====== Исходный отрывок ======
Солидные состоятельные актеры проводят это время на берегу моря. Нам же, молодым людям,— трудновато. Товарищеская марка колеблется, не доходя до высоких норм, и поэтому «жизненный уровень» невысок.
Мы еще молоды, и в такую жару нам хочется мороженого. Его продает добрый грек, который соглашается даже записывать на счет. Но ведь когда-нибудь наступит день расплаты!.. Все равно, мороженого хочется. И все-таки еда…
Мы переписываем роли по ночам — на мороженое, и на хлеб с маслом. Нас увлекает море, и все невзгоды переносятся просто. Но где-то уже начинает гвоздить, чувство ответственности. Ведь я — муж, и помощи ждать неоткуда. Надо оказывать ее самому. И к родителям — не вернешься. Какая им радость, подумаешь, безработный, безденежный сын-актер, который только и успел, что жениться. Нет, такое возвращение было бы позорным для моей гордости, моего мужского самолюбия. Я мог вернуться только во всеоружии.
Но беда не приходит одна. Николай Николаевич не будет работать в Харькове — он уезжает в готовое, налаженное дело. И, памятуя мои отношения с директором, не зовет меня с собой… из-за моего действительно злого поступка. И я остаюсь без приглашения.
Лето почти на исходе. Кто использовал его удачно — едет отдыхать. А вам, Борис Яковлевич Петкер,— никаких перспектив.
Как стыдно идти на биржу. Может быть, потому что это первый раз… потом привыкнешь. Первые горькие жизненные шаги.
Но все-таки молодость — это пора неунывания. Пусть сейчас неважно — должно все наладиться, все должно пойти хорошо. Как? Еще неизвестно. Но должно. Не может же плохое продолжаться без конца.
====== Выдержки из данных ======
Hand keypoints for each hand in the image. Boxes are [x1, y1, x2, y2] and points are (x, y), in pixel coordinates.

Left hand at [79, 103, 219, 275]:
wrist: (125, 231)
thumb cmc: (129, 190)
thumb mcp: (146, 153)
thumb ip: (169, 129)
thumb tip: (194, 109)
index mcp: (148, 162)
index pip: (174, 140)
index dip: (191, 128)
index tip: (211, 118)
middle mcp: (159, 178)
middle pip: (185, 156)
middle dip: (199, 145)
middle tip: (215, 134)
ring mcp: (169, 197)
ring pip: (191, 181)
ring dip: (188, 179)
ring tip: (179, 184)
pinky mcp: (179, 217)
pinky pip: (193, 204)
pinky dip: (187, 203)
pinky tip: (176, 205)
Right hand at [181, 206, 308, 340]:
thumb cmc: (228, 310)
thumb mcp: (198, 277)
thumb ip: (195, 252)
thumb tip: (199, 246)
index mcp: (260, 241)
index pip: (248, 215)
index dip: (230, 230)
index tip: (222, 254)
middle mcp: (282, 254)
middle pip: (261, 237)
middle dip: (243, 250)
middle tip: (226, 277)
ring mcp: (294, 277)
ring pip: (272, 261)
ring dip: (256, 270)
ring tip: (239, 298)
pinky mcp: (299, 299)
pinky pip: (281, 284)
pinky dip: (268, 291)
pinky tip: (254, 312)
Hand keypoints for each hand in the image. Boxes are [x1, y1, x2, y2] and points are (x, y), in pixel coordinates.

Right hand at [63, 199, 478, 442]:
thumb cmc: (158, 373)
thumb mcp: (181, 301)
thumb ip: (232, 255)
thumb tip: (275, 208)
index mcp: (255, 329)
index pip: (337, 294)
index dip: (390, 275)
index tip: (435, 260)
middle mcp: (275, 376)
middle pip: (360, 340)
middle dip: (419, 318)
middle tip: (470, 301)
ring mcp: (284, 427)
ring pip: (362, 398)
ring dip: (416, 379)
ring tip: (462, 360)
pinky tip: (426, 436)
======
• [Постановка задачи]: Процитируйте полностью и без изменений отрывок о безденежном лете молодого актера. Записи здесь никакой роли не играют.

• [Ответ]:
Солидные состоятельные актеры проводят это время на берегу моря. Нам же, молодым людям,— трудновато. Товарищеская марка колеблется, не доходя до высоких норм, и поэтому «жизненный уровень» невысок.
Мы еще молоды, и в такую жару нам хочется мороженого. Его продает добрый грек, который соглашается даже записывать на счет. Но ведь когда-нибудь наступит день расплаты!.. Все равно, мороженого хочется. И все-таки еда…
Мы переписываем роли по ночам — на мороженое, и на хлеб с маслом. Нас увлекает море, и все невзгоды переносятся просто. Но где-то уже начинает гвоздить, чувство ответственности. Ведь я — муж, и помощи ждать неоткуда. Надо оказывать ее самому. И к родителям — не вернешься. Какая им радость, подумаешь, безработный, безденежный сын-актер, который только и успел, что жениться. Нет, такое возвращение было бы позорным для моей гордости, моего мужского самолюбия. Я мог вернуться только во всеоружии.
Но беда не приходит одна. Николай Николаевич не будет работать в Харькове — он уезжает в готовое, налаженное дело. И, памятуя мои отношения с директором, не зовет меня с собой… из-за моего действительно злого поступка. И я остаюсь без приглашения.
Лето почти на исходе. Кто использовал его удачно — едет отдыхать. А вам, Борис Яковлевич Петкер,— никаких перспектив.
Как стыдно идти на биржу. Может быть, потому что это первый раз… потом привыкнешь. Первые горькие жизненные шаги.
Но все-таки молодость — это пора неунывания. Пусть сейчас неважно — должно все наладиться, все должно пойти хорошо. Как? Еще неизвестно. Но должно. Не может же плохое продолжаться без конца.